MATERIAL SHOWN:
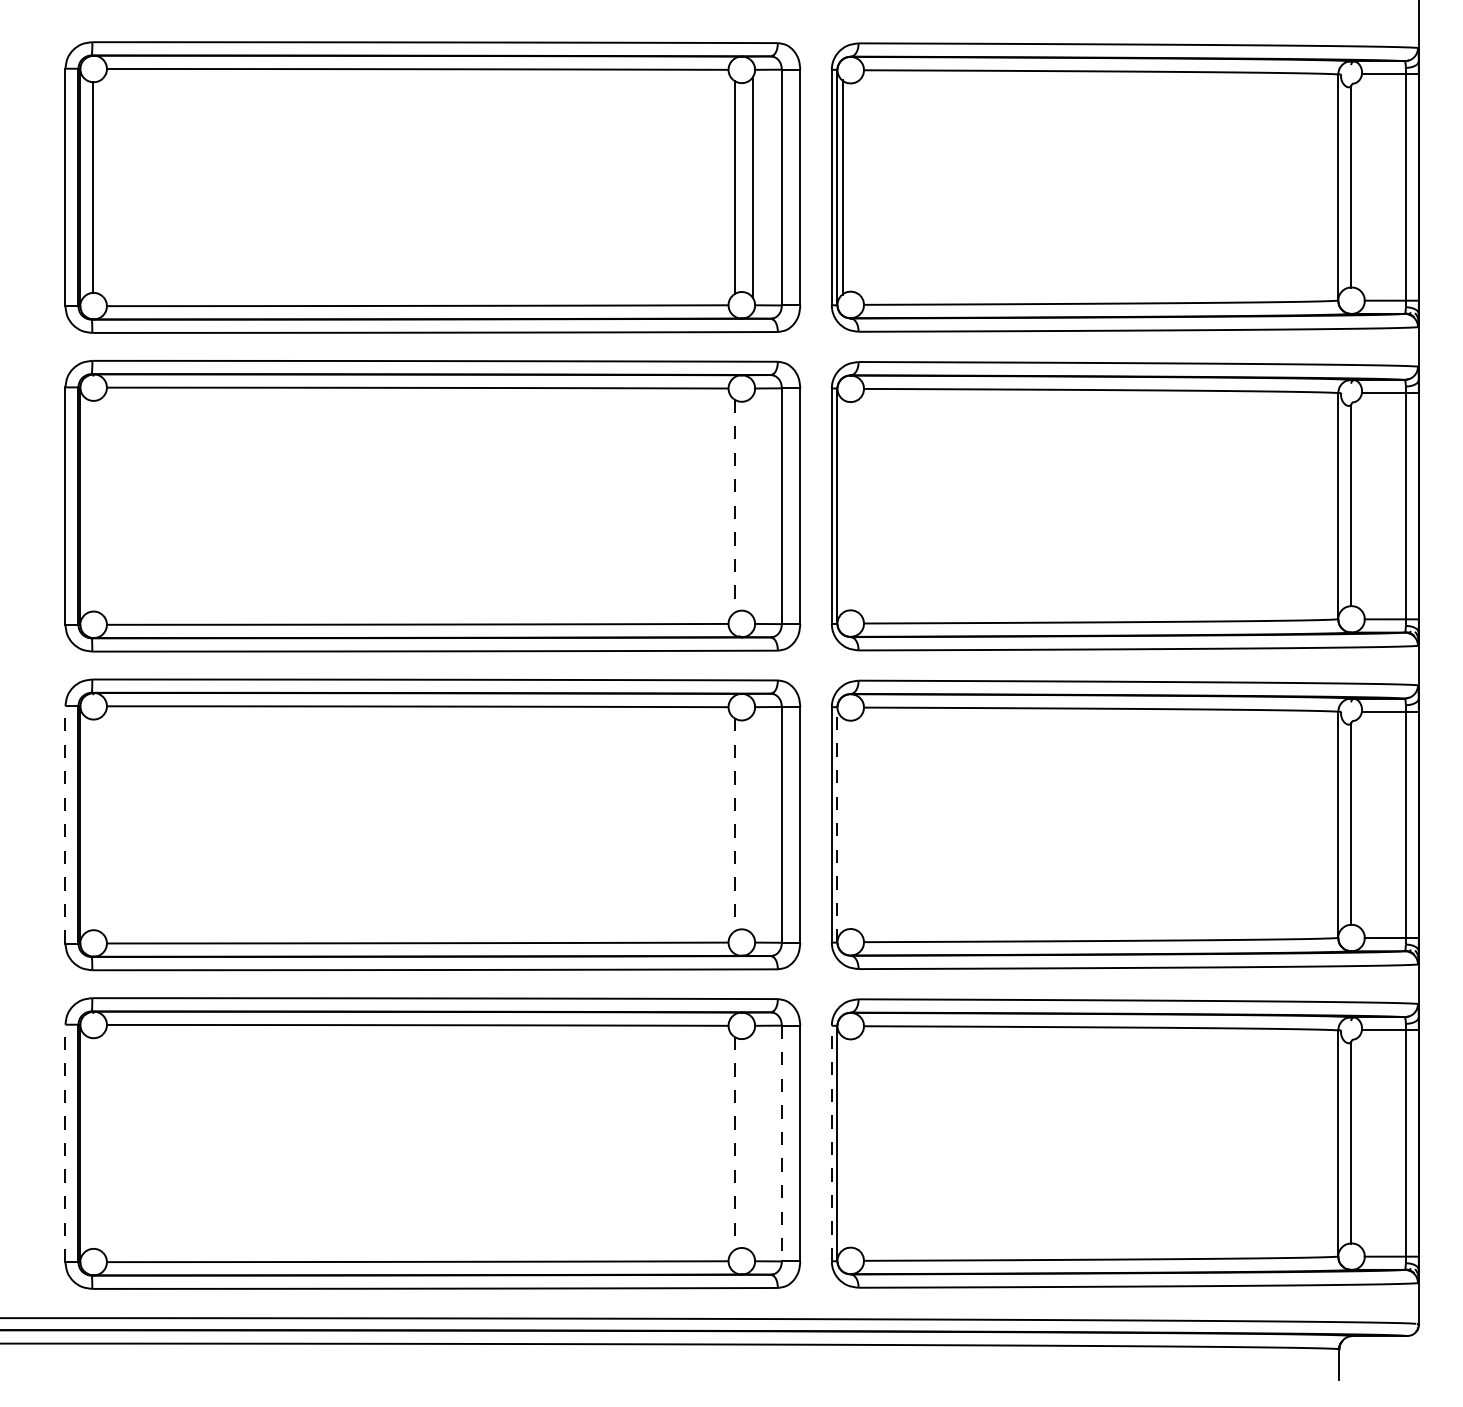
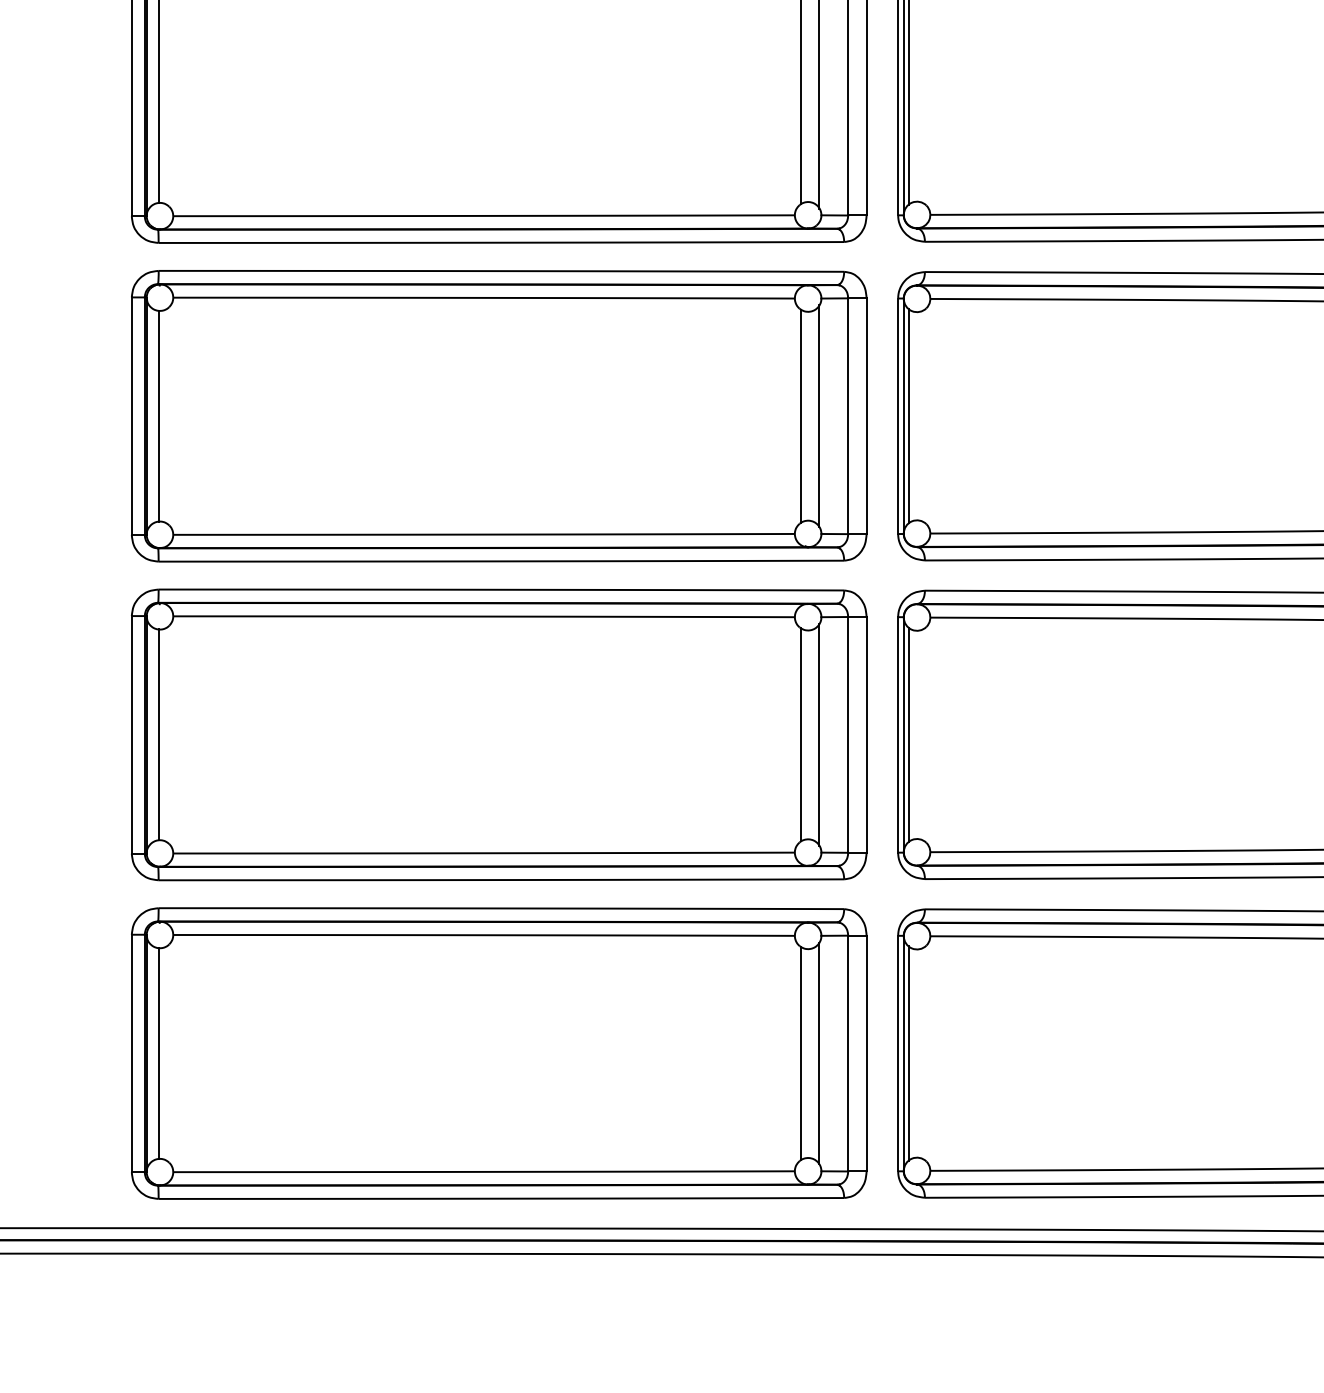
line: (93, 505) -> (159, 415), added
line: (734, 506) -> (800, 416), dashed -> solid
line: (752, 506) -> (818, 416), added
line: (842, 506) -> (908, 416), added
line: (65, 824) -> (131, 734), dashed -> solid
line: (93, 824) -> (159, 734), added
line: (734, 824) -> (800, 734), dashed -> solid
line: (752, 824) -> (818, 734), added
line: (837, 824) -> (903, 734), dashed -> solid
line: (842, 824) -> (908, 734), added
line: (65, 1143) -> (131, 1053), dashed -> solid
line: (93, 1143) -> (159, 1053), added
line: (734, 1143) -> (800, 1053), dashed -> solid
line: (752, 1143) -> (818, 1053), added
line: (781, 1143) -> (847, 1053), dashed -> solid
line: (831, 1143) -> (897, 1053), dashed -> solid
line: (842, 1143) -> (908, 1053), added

INSTRUCTIONS TO FOLLOW: Gather up the lines containing the word "added" from these records and copy them.

EXPECTED ANSWER:
line: (93, 505) -> (159, 415), added
line: (752, 506) -> (818, 416), added
line: (842, 506) -> (908, 416), added
line: (93, 824) -> (159, 734), added
line: (752, 824) -> (818, 734), added
line: (842, 824) -> (908, 734), added
line: (93, 1143) -> (159, 1053), added
line: (752, 1143) -> (818, 1053), added
line: (842, 1143) -> (908, 1053), added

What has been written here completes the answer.